Debt is the true price of a college education
On Feb. 7, the U.S. secretary of education's Commission on the Future of Higher Education held a public hearing in Seattle. Participants asked for responses to questions about access, quality, cost and more. As a student facing these issues right now, there's one question on the commission's agenda that I care about specifically: "What is the true price of a college education?"
For me, and for millions of other students around the country, the true price of a college education is more than just dollars: it's debt. Debt from student loans can take a lifetime to pay off and have major consequences. When I start paying more than $200 a month on my student loans, how will I save for retirement, buy a house, start a family or even afford to live as a graduate doing social work? Plus, Congress just approved higher interest rates for student loans: 6.8 percent for students and 8.5 percent for parent loans. That could mean thousands more in interest costs for borrowers such as me.
Student debt is already the highest it's ever been: Two-thirds of full-time students at four-year schools have student loans, and their average debt load grew a whopping 60 percent over the past decade. That's because even public universities now cost more than most people can afford, not to mention other necessities such as housing and textbooks. Nationally, people graduating from four-year public colleges in 2004 had an average $17,600 in student loans.
As a student who is funding my own education, student loans have been a necessity. In my first two years at the University of Washington, I struggled to maintain my grades while working 30-35 hours a week at a local restaurant in order to pay living expenses. Between class and work, I had no time to engage in the campus community or experience "college life." During my junior year, I chose to take out even more student loans and work less. I finally had the opportunity to get involved with student groups on campus and take advantage of some of what the UW has to offer outside the classroom. The lessons I learned through working and volunteering with student organizations and attending community events have been invaluable to my education. However, it has come at a cost. Even with loans and two jobs, I struggle to pay the rent for my modest apartment each month, and buy groceries and textbooks with my credit card. I will graduate in the spring with more than $15,000 in loan debt, an intimidating thought for a student with ambitions to have a career in social work.

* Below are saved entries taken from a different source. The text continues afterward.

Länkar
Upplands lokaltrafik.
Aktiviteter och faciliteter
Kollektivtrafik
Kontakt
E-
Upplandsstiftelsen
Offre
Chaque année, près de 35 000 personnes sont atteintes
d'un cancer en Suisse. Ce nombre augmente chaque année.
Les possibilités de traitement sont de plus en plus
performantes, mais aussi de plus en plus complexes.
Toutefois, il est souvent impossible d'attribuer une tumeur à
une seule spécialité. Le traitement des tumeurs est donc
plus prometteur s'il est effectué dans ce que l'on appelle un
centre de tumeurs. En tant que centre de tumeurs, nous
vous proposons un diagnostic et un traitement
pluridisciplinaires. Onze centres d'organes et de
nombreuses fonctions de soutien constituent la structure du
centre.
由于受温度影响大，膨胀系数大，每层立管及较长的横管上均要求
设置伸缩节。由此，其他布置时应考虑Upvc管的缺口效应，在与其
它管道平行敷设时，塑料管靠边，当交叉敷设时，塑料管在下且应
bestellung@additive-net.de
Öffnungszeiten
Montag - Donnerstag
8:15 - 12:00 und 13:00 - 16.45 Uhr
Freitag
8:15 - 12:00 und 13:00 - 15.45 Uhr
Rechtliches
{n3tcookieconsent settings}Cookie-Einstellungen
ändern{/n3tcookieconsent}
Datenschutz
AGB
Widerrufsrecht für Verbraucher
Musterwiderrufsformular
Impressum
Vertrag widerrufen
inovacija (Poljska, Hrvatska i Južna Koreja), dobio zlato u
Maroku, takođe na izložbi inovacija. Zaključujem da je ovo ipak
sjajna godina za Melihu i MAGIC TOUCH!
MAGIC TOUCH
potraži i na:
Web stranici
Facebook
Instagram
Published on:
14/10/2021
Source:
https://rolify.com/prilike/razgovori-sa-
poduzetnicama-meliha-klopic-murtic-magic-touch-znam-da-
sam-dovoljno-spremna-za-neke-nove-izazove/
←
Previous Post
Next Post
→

Everyone tells you that borrowing for education is a good investment, that you'll make a million dollars more than people with just a high school diploma; that you should do whatever it takes to get that degree. And we do, because a college degree is just about the only way to get into, or stay in, the middle class. But student debt can hold you back instead of helping you get ahead like college is supposed to. Not everyone gets a high-paying job when they graduate. Even if you do, what if the company goes under, or your car breaks down, or your mom gets sick? A hefty student loan bill every month leaves too many young adults without anything to fall back on when times are tough.

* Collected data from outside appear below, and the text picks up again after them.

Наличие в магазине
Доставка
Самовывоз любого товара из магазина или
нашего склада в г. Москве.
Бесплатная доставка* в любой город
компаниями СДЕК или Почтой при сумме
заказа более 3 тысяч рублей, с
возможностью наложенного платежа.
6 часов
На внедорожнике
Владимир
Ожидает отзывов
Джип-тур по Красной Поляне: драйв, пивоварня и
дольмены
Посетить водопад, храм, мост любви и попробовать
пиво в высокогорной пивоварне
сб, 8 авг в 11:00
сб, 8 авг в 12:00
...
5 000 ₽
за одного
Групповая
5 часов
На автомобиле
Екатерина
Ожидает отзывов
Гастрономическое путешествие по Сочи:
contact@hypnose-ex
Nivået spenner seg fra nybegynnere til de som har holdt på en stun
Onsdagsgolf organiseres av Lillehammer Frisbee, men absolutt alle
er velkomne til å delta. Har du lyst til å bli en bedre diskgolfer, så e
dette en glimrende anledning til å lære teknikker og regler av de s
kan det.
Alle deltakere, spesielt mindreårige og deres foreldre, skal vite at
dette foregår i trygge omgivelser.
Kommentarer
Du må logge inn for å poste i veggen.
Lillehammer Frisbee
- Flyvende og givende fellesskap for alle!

Student debt is the true price we pay for college: We pay a lot longer than it takes to get a degree, not to mention a lot more than we actually borrow, thanks to a nearly incomprehensible system that keeps piling on interest and fees even when struggling borrowers do everything right. In a case from right here in Seattle, the U.S. Supreme Court recently ruled that the government can even take money out of retirees' Social Security checks if they still owe on their student loans.
Having to borrow more and more to get a decent education makes college more risky instead of more accessible, limits our choices of schools and careers and jeopardizes the quality of our education. If the commission is truly concerned about access, choice and quality, it should address the growing problem of student debt and consider reforms to our financial aid system. Student loans should help increase opportunity, not condemn the college-educated to financial instability.
Ashley Miller is a senior at the Jackson School of International Studies and is vice president of the Associated Students of the University of Washington.
Boo Hoo Ashley.
Here is a thought... take a look at the ASUW Legislative Agenda and see if there maybe some ways to cut out some costs. Or maybe it would be quicker if we pointed out the areas where the ASUW was not in favor of doing things that raise costs. Here are just a few examples of what the ASUW is in favor of:
We support maintaining current state law which provides in-state tuition for children of undocumented immigrants.
We support raising student employee and staff salaries, as well as the restoration of benefits to the highest level previously provided.
We support raising faculty salaries and benefits to comparable levels of peer institutions.
We support the continued and expanded recognition of domestic partnerships and measures promoting marital equality.
We support the right of collective bargaining for academic employees.
We support requiring institutions of higher education to offer comprehensive and affordable health care coverage to all students, their spouses, domestic partners, and dependents.
We support state funding for the construction and operation of student-centered on-site childcare facilities and the expansion of childcare services on campus.
We support funding of a safer environment for the UW Community.
We support any measure that would decrease pollution and increase the usage of renewable resources on campus.
We oppose the sale, donation, or distribution of personal student information to third parties without student approval.
We oppose any effort to limit the civil rights of students or to increase their liability or punishment based on their status as students.
We support measures encouraging environmentally-friendly transportation.
We support measures that would ease the transportation burden of students.
We oppose all transportation measures that negatively impact the UW Community.
If Ashley and her friends had there way, the cost of educating her would skyrocket, just do not ask her to pay for it.